I stayed in the hospital for nearly a week. Once TJ and I finally came home—walking in under a paper banner made by Candy’s boys and treated to a celebratory dinner of roast beef and buttery Potato Pearls with a messily frosted cake for dessert—we found ourselves carried in by the tide of a household that had been taken over by hunting season. Men from the gun club gathered on a nightly basis to clean their weapons, discuss strategies and trade tall tales about their past successes. Eddy sat in his recliner in the midst of all this, nodding and making approving comments, looking deeply pleased to be, for once, at the center of a social gathering. As they spread out their equipment all over the living room, I retreated to the chair beside Elias’s to nurse TJ in front of the TV. But Elias was almost never there anymore.
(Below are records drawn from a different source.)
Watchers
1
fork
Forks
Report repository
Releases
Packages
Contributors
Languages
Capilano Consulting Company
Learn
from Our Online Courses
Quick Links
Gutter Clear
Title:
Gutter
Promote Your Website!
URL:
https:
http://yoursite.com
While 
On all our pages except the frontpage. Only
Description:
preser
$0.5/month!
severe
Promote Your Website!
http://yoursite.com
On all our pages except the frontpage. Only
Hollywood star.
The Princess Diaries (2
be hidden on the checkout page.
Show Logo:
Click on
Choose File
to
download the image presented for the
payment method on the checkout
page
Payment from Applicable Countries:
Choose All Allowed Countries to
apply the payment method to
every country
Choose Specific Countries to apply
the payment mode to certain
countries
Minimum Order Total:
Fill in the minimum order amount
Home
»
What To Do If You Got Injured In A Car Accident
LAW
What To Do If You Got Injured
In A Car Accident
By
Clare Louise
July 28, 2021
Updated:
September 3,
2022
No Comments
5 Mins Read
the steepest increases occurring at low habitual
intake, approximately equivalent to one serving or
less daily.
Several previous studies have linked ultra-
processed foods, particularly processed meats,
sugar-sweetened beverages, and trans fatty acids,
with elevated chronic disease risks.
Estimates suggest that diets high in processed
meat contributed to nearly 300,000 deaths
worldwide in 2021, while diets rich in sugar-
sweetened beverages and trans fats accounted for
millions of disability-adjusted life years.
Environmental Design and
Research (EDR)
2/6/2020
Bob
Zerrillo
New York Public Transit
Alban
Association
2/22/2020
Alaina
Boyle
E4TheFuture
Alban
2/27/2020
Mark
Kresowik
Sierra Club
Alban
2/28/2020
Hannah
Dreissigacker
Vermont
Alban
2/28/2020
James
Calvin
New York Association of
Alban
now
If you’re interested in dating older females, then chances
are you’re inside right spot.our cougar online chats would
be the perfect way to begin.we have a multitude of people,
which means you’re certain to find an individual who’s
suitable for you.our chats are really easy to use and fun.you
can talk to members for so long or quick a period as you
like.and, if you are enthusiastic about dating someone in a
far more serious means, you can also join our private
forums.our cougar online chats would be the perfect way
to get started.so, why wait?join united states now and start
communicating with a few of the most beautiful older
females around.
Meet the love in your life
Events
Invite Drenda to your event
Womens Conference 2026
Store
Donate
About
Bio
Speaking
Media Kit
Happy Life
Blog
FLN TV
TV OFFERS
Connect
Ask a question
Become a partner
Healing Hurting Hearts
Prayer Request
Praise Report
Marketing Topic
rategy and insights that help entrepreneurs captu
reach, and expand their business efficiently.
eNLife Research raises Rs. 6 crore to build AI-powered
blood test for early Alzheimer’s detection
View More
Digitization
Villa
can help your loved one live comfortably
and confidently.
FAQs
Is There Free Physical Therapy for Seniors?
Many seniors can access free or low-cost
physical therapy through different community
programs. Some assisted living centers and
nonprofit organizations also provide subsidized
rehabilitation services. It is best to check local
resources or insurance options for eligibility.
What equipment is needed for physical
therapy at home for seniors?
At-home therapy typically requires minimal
He stayed in his room constantly, either to detox himself, get away from the crying baby or avoid the pressure to participate in the hunting expeditions. It could have been any one of those things, but I was too exhausted to give it much thought. For once I was distracted from my annual dread of the upcoming month of October. It was difficult to reflect on the events of four years ago while caring for someone whose needs kept me lodged in the present moment, and I didn’t mind at all.
Once bear season officially started, the men mostly vanished, and even at mealtimes we saw little of Dodge.